Just a little after 6 a.m. on September 1st, the Argo had spotted the Titanic’s debris some 230 miles south off the coast of Nova Scotia. Remnants of the legendary ship had finally been seen after more than 70 years hidden beneath the depths.

Before Ballard had the time to dedicate his search efforts to the Titanic, he was on the hunt for the USS Thresher and USS Scorpion. The Navy had suspected that the Soviets had sunk the Scorpion. Higher-ups in the Pentagon also wanted to figure out if the nuclear reactors were leaking any radioactive material or if they were looted.

What happened to the nuclear submarines? 

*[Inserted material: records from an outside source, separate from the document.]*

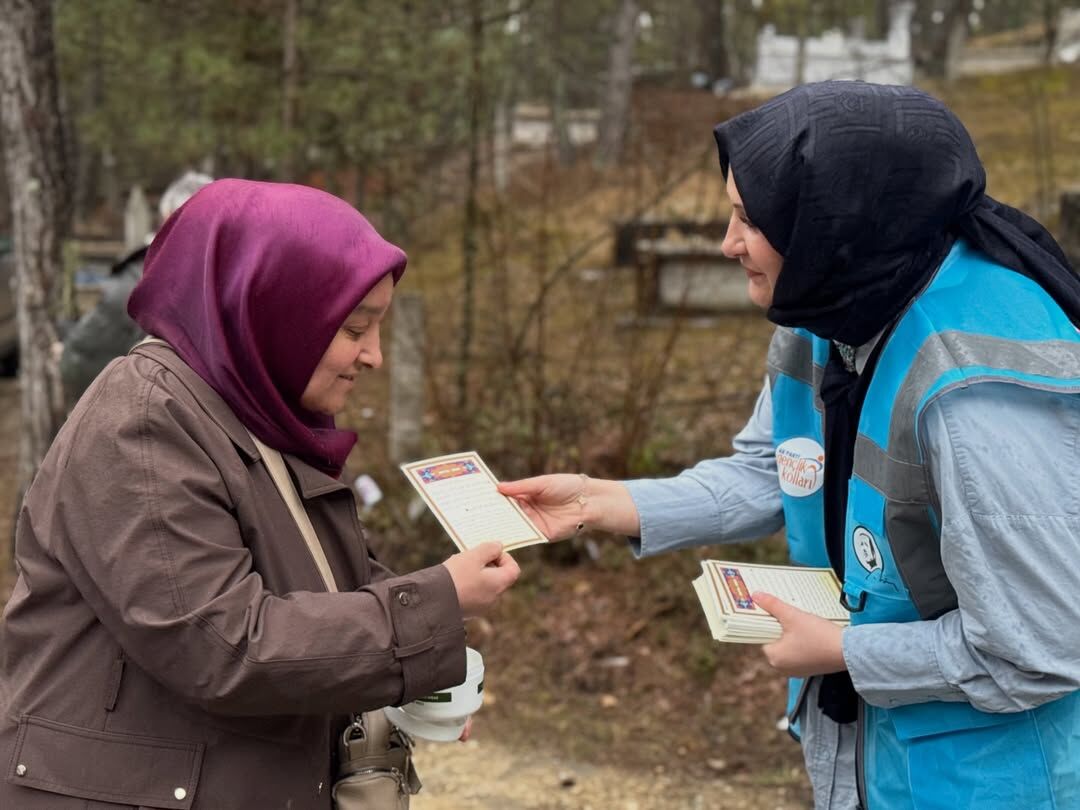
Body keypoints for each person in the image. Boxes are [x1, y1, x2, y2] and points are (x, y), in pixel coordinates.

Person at [500, 81, 1080, 809]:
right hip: (876, 760)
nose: (728, 244)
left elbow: (1040, 648)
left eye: (750, 219)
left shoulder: (976, 392)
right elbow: (775, 471)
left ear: (828, 218)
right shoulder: (835, 301)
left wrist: (843, 651)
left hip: (993, 783)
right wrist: (597, 502)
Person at [0, 179, 520, 809]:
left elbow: (322, 586)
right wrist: (430, 606)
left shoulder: (257, 411)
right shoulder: (143, 421)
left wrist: (420, 669)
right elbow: (222, 645)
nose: (374, 355)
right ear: (271, 308)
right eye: (355, 328)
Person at [59, 170, 214, 409]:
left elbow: (78, 362)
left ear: (168, 217)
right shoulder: (232, 281)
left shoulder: (138, 280)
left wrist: (65, 350)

The Thresher sank during a round of deep-diving trials. The Navy had assumed there wasn’t any foul play suspected. But the Scorpion was a different matter entirely. They had reason to believe that the Scorpion was targeted by the Soviets and that the nuclear material might have been removed from the sunken sub. Although, when the Scorpion was finally found, further inspection showed there were no breaks in the hull, which would have suggested an attack. A follow-up covert mission the next year checked to see if any of the radioactive material had spread. There was no such findings.

Searching for the submarines did bear fruit for Ballard’s eventual Titanic mission, who stated:

What I discovered when I was mapping the Scorpion was that when it imploded, the current carried away the lighter material… I gambled that the same thing happened to the Titanic, and I thought, ‘Let’s not look for the Titanic. Let’s look for stuff that would have come off of it.’

The Cold War mission is told in even more detail in the latest National Geographic’s newest Titanic display. It also includes stories about the men and women that survived the tragic catastrophe.